Но я не мог разделить философскую позицию Пуаро.
– И миссис Кавендиш разгуливала по окрестностям с подобным типом! Вся деревня видела ее в его обществе!
– Думаю, он извлекал немалую выгоду из этой дружбы, – заметил Пуаро. – Пока сплетники вовсю склоняли их имена, другие странные выходки доктора оставались незамеченными.
– Значит, вы считаете, что он не испытывал к ней настоящих чувств? – спросил я чуть более заинтересованно, чем это было уместно в данных обстоятельствах.
– Этого я, конечно, утверждать не могу, но… хотите, скажу кое-что по секрету, Гастингс?
– Сделайте одолжение.
– Так знайте: миссис Кавендиш нет дела и никогда не было дела до доктора Бауэрштейна!
– Вы действительно так думаете? – Я не мог скрыть своей радости.
– Абсолютно в этом уверен. И скажу вам, почему.
– Я слушаю.
– Да потому, мон ами, что Мэри Кавендиш испытывает подлинное, глубокое чувство совсем к другому человеку.
Я охнул. Что он имел в виду? Неожиданно я испытал безотчетный прилив приятной теплоты. Я человек не тщеславный в отношении женщин, но невольно припомнил некоторые косвенные признаки – должно быть, в свое время я отнесся к ним слишком легкомысленно, а ведь они определенно указывали…
Эти сладостные размышления были прерваны внезапным появлением мисс Говард. Она торопливо огляделась, чтобы убедиться, что в комнате больше никого нет, выхватила из кармана измятый лист оберточной бумаги и сунула его Пуаро, пробормотав при этом загадочные слова: «Со шкафа». Затем она поспешно вышла из комнаты.
Пуаро нетерпеливо развернул лист бумаги и издав удовлетворенное восклицание, расстелил его на столе.
– Гастингс, взгляните и скажите. По-вашему, что это за буква – «Дж.» или «Л.»?
Лист был довольно пыльным, как будто валялся где-то некоторое время. Но Пуаро указывал на наклейку. Вверху стоял штамп фирмы «Парксон и компаньоны», известных лондонских торговцев театральным реквизитом. Ниже – адрес получателя: «Стайлз-Корт, Стайлз-Сент-Мэри, Эссекс. (Далее следовал тот самый неразборчивый инициал)… Кавендишу, эсквайру».

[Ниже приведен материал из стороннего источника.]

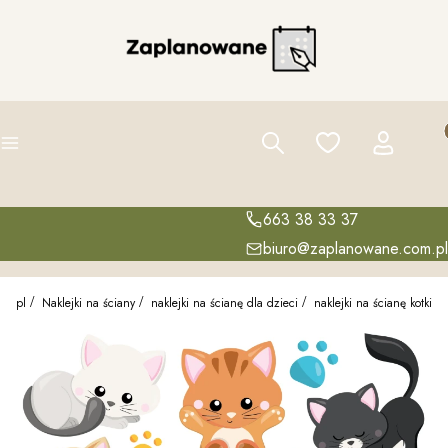
Pro
Szukaj
Ulubione
Zaloguj się
K
Menu
663 38 33 37
biuro@zaplanowane.com.pl
om.pl
Naklejki na ściany
naklejki na ścianę dla dzieci
naklejki na ścianę kotki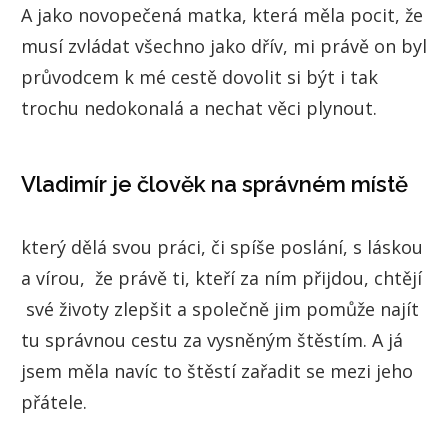
A jako novopečená matka, která měla pocit, že
musí zvládat všechno jako dřív, mi právě on byl
průvodcem k mé cestě dovolit si být i tak
trochu nedokonalá a nechat věci plynout.
Vladimír je člověk na správném místě
který dělá svou práci, či spíše poslání, s láskou
a vírou, že právě ti, kteří za ním přijdou, chtějí
své životy zlepšit a společně jim pomůže najít
tu správnou cestu za vysněným štěstím. A já
jsem měla navíc to štěstí zařadit se mezi jeho
přátele.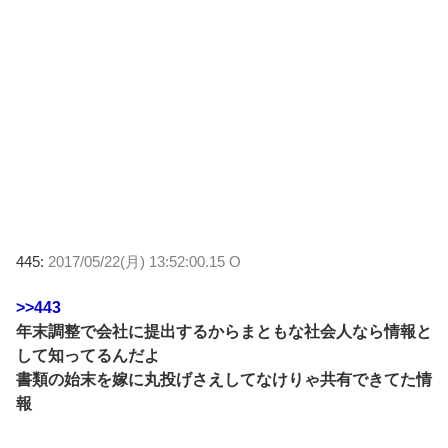
445:
2017/05/22(月) 13:52:00.15 O
>>443
年末調整で会社に提出するからまともな社会人なら情報と
して知ってるんだよ
書類の始末を嫁に丸投げさえしてなけりゃ共有できてた情
報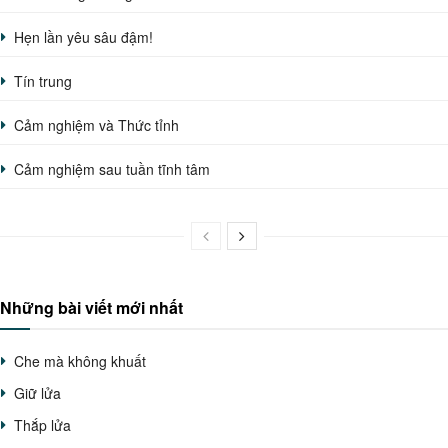
Hẹn lần yêu sâu đậm!
Tín trung
Cảm nghiệm và Thức tỉnh
Cảm nghiệm sau tuần tĩnh tâm
Những bài viết mới nhất
Che mà không khuất
Giữ lửa
Thắp lửa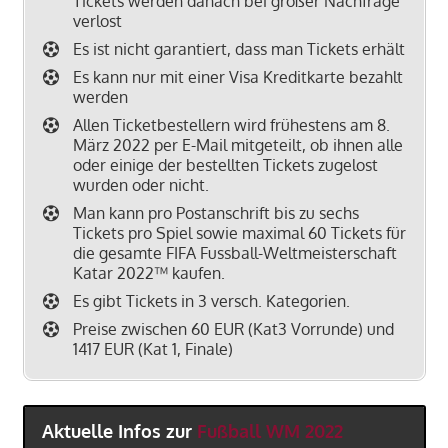
Tickets werden danach bei großer Nachfrage
verlost
Es ist nicht garantiert, dass man Tickets erhält
Es kann nur mit einer Visa Kreditkarte bezahlt
werden
Allen Ticketbestellern wird frühestens am 8.
März 2022 per E-Mail mitgeteilt, ob ihnen alle
oder einige der bestellten Tickets zugelost
wurden oder nicht.
Man kann pro Postanschrift bis zu sechs
Tickets pro Spiel sowie maximal 60 Tickets für
die gesamte FIFA Fussball-Weltmeisterschaft
Katar 2022™ kaufen.
Es gibt Tickets in 3 versch. Kategorien.
Preise zwischen 60 EUR (Kat3 Vorrunde) und
1417 EUR (Kat 1, Finale)
Aktuelle Infos zur
Fußball WM 2022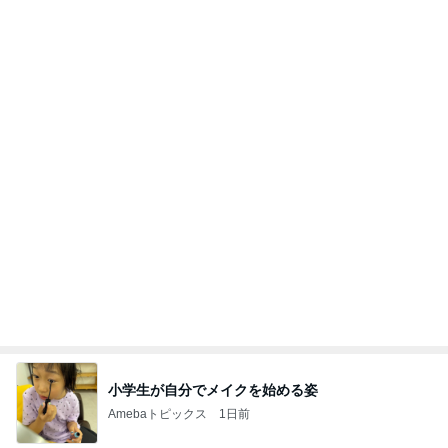
34000円が10200円になった戦利品
Amebaトピックス
20時間前
記事を読む
お腹が張って痛いのに食べた豚タン
Amebaトピックス
2日前
業務用アイスどこに売ってる？ロッテやタカナシ等
安い市販の2リットルアイスは業務スーパーやシャ
トレ
AKO | Smart Life
8日前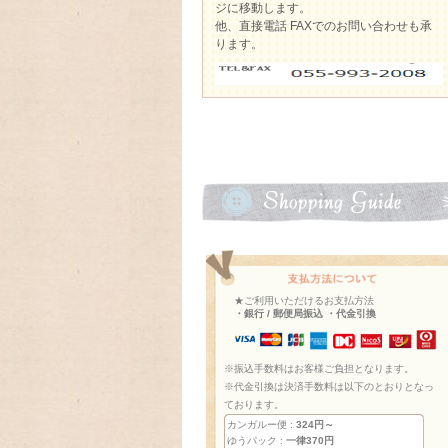
ジに移動します。
他、直接電話 FAXでのお問い合わせも承
ります。
★ご利用いただけるお支払方法
・銀行 / 郵便局振込 ・代金引換
※振込手数料はお客様ご負担となります。
※代金引換は決済手数料は以下のとおりとなっ
ております。
カンガルー便 :
324円～
ゆうパック :
一律370円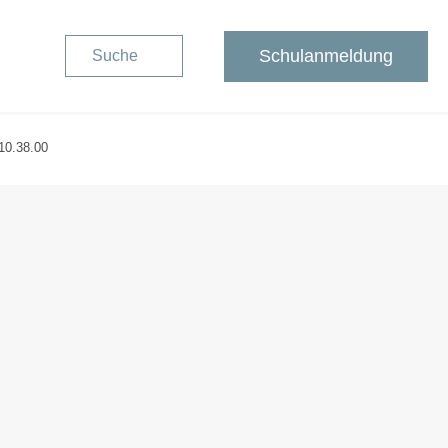
Schulanmeldung
Suche
10.38.00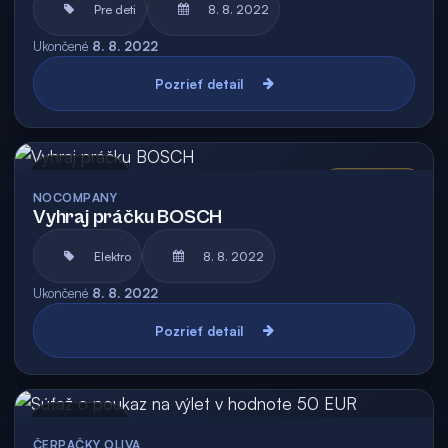
Pre deti
8. 8. 2022
Ukončené
8. 8. 2022
Pozrieť detail
Archív
Vyhodnotená
NOCOMPANY
Vyhraj práčku BOSCH
Elektro
8. 8. 2022
Ukončené
8. 8. 2022
Pozrieť detail
Archív
ČERPAČKY OLIVA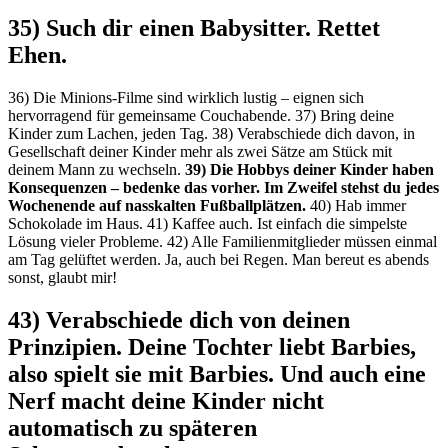
35) Such dir einen Babysitter. Rettet
Ehen.
36) Die Minions-Filme sind wirklich lustig – eignen sich
hervorragend für gemeinsame Couchabende. 37) Bring deine
Kinder zum Lachen, jeden Tag. 38) Verabschiede dich davon, in
Gesellschaft deiner Kinder mehr als zwei Sätze am Stück mit
deinem Mann zu wechseln.
39) Die Hobbys deiner Kinder haben
Konsequenzen – bedenke das vorher. Im Zweifel stehst du jedes
Wochenende auf nasskalten Fußballplätzen.
40) Hab immer
Schokolade im Haus. 41) Kaffee auch. Ist einfach die simpelste
Lösung vieler Probleme. 42) Alle Familienmitglieder müssen einmal
am Tag gelüftet werden. Ja, auch bei Regen. Man bereut es abends
sonst, glaubt mir!
43) Verabschiede dich von deinen
Prinzipien. Deine Tochter liebt Barbies,
also spielt sie mit Barbies. Und auch eine
Nerf macht deine Kinder nicht
automatisch zu späteren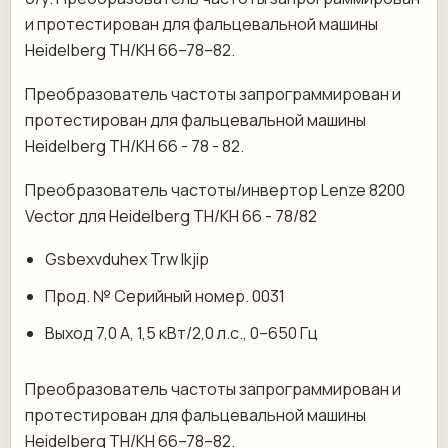
и протестирован для фальцевальной машины
Heidelberg TH/KH 66–78–82.
Преобразователь частоты запрограммирован и
протестирован для фальцевальной машины
Heidelberg TH/KH 66 - 78 - 82.
Преобразователь частоты/инвертор Lenze 8200
Vector для Heidelberg TH/KH 66 - 78/82
Gsbexvduhex Trw Ikjip
Прод. № Серийный номер. 0031
Выход 7,0 А, 1,5 кВт/2,0 л.с., 0–650 Гц
Преобразователь частоты запрограммирован и
протестирован для фальцевальной машины
Heidelberg TH/KH 66–78–82.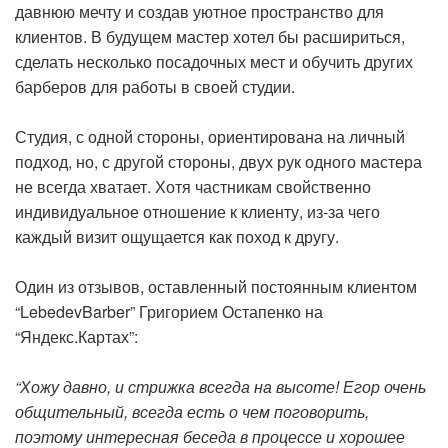
давнюю мечту и создав уютное пространство для
клиентов. В будущем мастер хотел бы расшириться,
сделать несколько посадочных мест и обучить других
барберов для работы в своей студии.
Студия, с одной стороны, ориентирована на личный
подход, но, с другой стороны, двух рук одного мастера
не всегда хватает. Хотя частникам свойственно
индивидуальное отношение к клиенту, из-за чего
каждый визит ощущается как поход к другу.
Один из отзывов, оставленный постоянным клиентом
“LebedevBarber” Григорием Остапенко на
“Яндекс.Картах”:
“Хожу давно, и стрижка всегда на высоте! Егор очень
общительный, всегда есть о чем поговорить,
поэтому интересная беседа в процессе и хорошее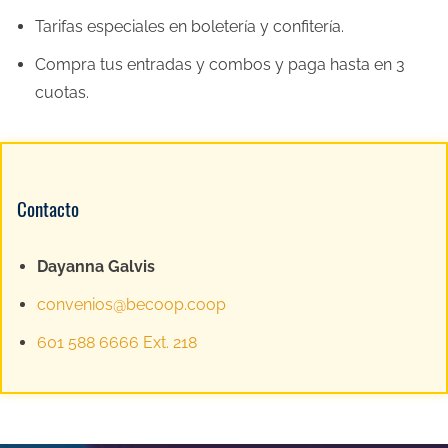
Tarifas especiales en boletería y confitería.
Compra tus entradas y combos y paga hasta en 3
cuotas.
Contacto
Dayanna Galvis
convenios@becoop.coop
601 588 6666 Ext. 218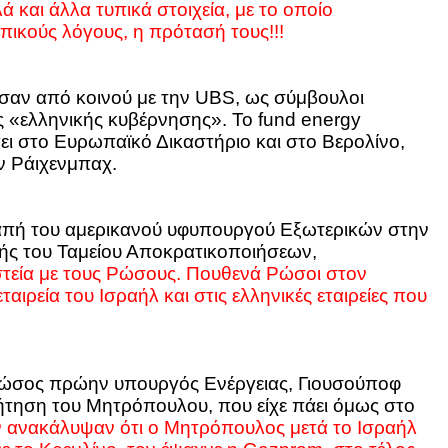
 και άλλα τυπικά στοιχεία, με το οποίο
πικούς λόγους, η πρότασή τους!!!
ύσαν από κοινού με την UBS, ως σύμβουλοι
ς «ελληνικής κυβέρνησης». Το fund energy
ι στο Ευρωπαϊκό Δικαστήριο και στο Βερολίνο,
ν Ράιχενμπαχ.
απή του αμερικανού υφυπουργού Εξωτερικών στην
ής του Ταμείου Αποκρατικοποιήσεων,
στεία με τους Ρώσους. Πουθενά Ρώσοι στον
αιρεία του Ισραήλ και στις ελληνικές εταιρείες που
Ρώσος πρώην υπουργός Ενέργειας, Γιουσούποφ
ήτηση του Μητρόπουλου, που είχε πάει όμως στο
ν ανακάλυψαν ότι ο Μητρόπουλος μετά το Ισραήλ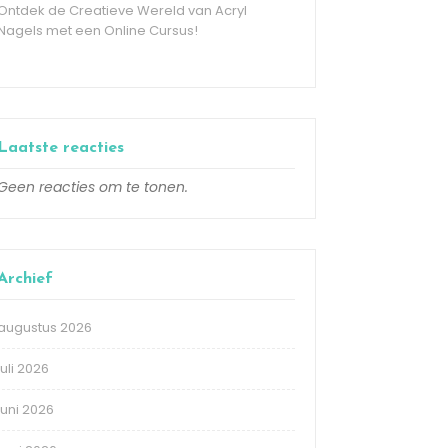
Ontdek de Creatieve Wereld van Acryl
Nagels met een Online Cursus!
Laatste reacties
Geen reacties om te tonen.
Archief
augustus 2026
juli 2026
juni 2026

– Это может быть «Т.», а может быть и «Л.», – сказал я, изучив наклейку. – Но уж точно не «Дж.»
– Согласен с вами, – сказал Пуаро, снова аккуратно складывая лист бумаги. – Более того, могу с уверенностью утверждать, что это именно «Л.».
– Это что, важная улика?
– Более или менее. Она подтверждает мою гипотезу. Я предположил существование этой обертки, отправил мисс Говард на поиски, и, как видите, они увенчались успехом.
– А что она имела в виду под словами «со шкафа»?
– Она имела в виду, что нашла ее на шкафу, – живо ответил Пуаро.
– Странное место для оберточной бумаги, – вслух размышлял я.
– Отнюдь. Очень удобно и практично складывать коробки и разного рода предметы упаковки наверху шкафа, где они никому не мешают и не бросаются в глаза. Лично я всегда так поступаю.
Мои мысли обратились к более серьезным предметам.
– Скажите, Пуаро, вы уже пришли к каким-то заключениям по поводу этого убийства?
– Да. Во всяком случае, я, кажется, знаю, как именно его совершили.
– Ух ты!
– К сожалению, у этой моей гипотезы пока что нет никаких доказательств. Если только… – Внезапно он вцепился в мою руку и с неожиданной силой поволок по коридору, возбужденно выкрикивая по-французски:
– Мадемуазель Доркас, мадемуазель Доркас, сильвупле! Ан моман!
На шум из кладовой выскочила перепуганная Доркас.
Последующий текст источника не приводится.